PASSAGE SHOWN.
In my home town I lived no more than a stones throw away from a lad who by day was an electrician ( now a farmer ) but at weekends consistently competed at the top level of sidecar racing, including the TT, who used to tune his own engines in his garage. On the next street from him is a lad whom I used to take with me whenever I was buying a vehicle, who by day was a fitter but packed it in to concentrate on his ( now paying ) hobby of rebuilding and converting VW camper vans, in his garage behind his house ( he’s used to replace the original engines with a Subaru engine )  one of which was featured in a specialist magazine. 
Another bloke I always thought of as retired as I use to see him having coffee at all times of day, turns out to be a superbly skilled cabinet maker, supplying bespoke pieces to people all over the country, from his garage under his house. 
Yet another ( unfortunately died shorty after emigrating to New Zealand ) had his garage kitted out and built bike engines in it for one of the big racing teams. 
Yet another makes buck-toothed rakes which sell all over the world. People travel from all over to visit his little workshop at the bottom of the Fells in the Eden Valley, and go home with a rake. In my youth I used to fell trees, some of which I delivered to his workshop.

MATERIAL PROVIDED.
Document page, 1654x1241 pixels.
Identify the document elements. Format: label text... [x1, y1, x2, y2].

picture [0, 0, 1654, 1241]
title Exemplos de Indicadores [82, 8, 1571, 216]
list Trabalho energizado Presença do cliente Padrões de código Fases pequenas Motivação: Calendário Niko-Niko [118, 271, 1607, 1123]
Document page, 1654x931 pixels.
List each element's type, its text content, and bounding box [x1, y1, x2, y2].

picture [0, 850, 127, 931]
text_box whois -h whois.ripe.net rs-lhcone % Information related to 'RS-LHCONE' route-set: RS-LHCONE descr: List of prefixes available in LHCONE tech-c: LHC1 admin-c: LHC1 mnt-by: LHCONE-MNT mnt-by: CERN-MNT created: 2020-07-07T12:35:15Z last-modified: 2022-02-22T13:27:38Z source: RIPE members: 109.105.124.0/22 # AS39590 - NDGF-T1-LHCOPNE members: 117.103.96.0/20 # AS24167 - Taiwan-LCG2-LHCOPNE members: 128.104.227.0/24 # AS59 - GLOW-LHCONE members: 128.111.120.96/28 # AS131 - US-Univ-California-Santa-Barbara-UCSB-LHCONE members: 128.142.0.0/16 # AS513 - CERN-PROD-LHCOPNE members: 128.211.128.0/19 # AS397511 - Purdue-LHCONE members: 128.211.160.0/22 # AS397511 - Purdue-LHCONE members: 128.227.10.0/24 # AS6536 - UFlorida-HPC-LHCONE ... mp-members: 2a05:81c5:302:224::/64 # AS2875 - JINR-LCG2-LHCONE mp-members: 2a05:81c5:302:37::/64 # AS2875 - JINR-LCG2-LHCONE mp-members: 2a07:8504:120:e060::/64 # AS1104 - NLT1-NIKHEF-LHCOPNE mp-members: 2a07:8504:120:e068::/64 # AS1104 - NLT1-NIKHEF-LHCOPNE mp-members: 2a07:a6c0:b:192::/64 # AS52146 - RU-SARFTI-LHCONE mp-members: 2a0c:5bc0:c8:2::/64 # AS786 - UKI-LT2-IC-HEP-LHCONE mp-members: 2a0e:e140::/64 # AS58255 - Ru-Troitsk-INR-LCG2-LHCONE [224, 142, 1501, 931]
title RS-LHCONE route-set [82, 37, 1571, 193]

EXERCISE.
Can you continue the passage about the narrator's hometown neighbors who work at skilled trades out of their garages, starting right after its final sentence?

TASK OUTPUT.
Another restores and builds tractors and Landrovers, and the bloke who built my old Landrover salvaged a chassis from the bottom of a Lake District quarry, which he eventually rebuilt into a Sentinel steam wagon. 
Another friend of mine works quietly at an easel most days, where he paints portraits of the aristocracy, who pay him vast sums of money to do so. Really. He painted two portraits of Ken Dodd; one in his Diddy Men outfit, which he still has as Doddy only bought one. 
Yet another only 100 yards away is a retired haulage contractor who has an impressive collection of classic vehicles, including a stunning Moggy Thou’ van and a GMC V8 pickup truck from the late 1950’s or 1960’s. He does much of the restoration work himself and hires them out as wedding vehicles, all from his garage behind his house. 
A former gamekeeper I know who lost his job through an illness, started making sculpture from stainless steel cutlery, and bird boxes in his shed at the bottom of his garden, just to keep himself busy, and now does it for a living, and quite a good living if his holidays are anything to go by. 

Another at the end of the village made a structural box for someone who wanted to send something abroad, and now has a little cottage industry going.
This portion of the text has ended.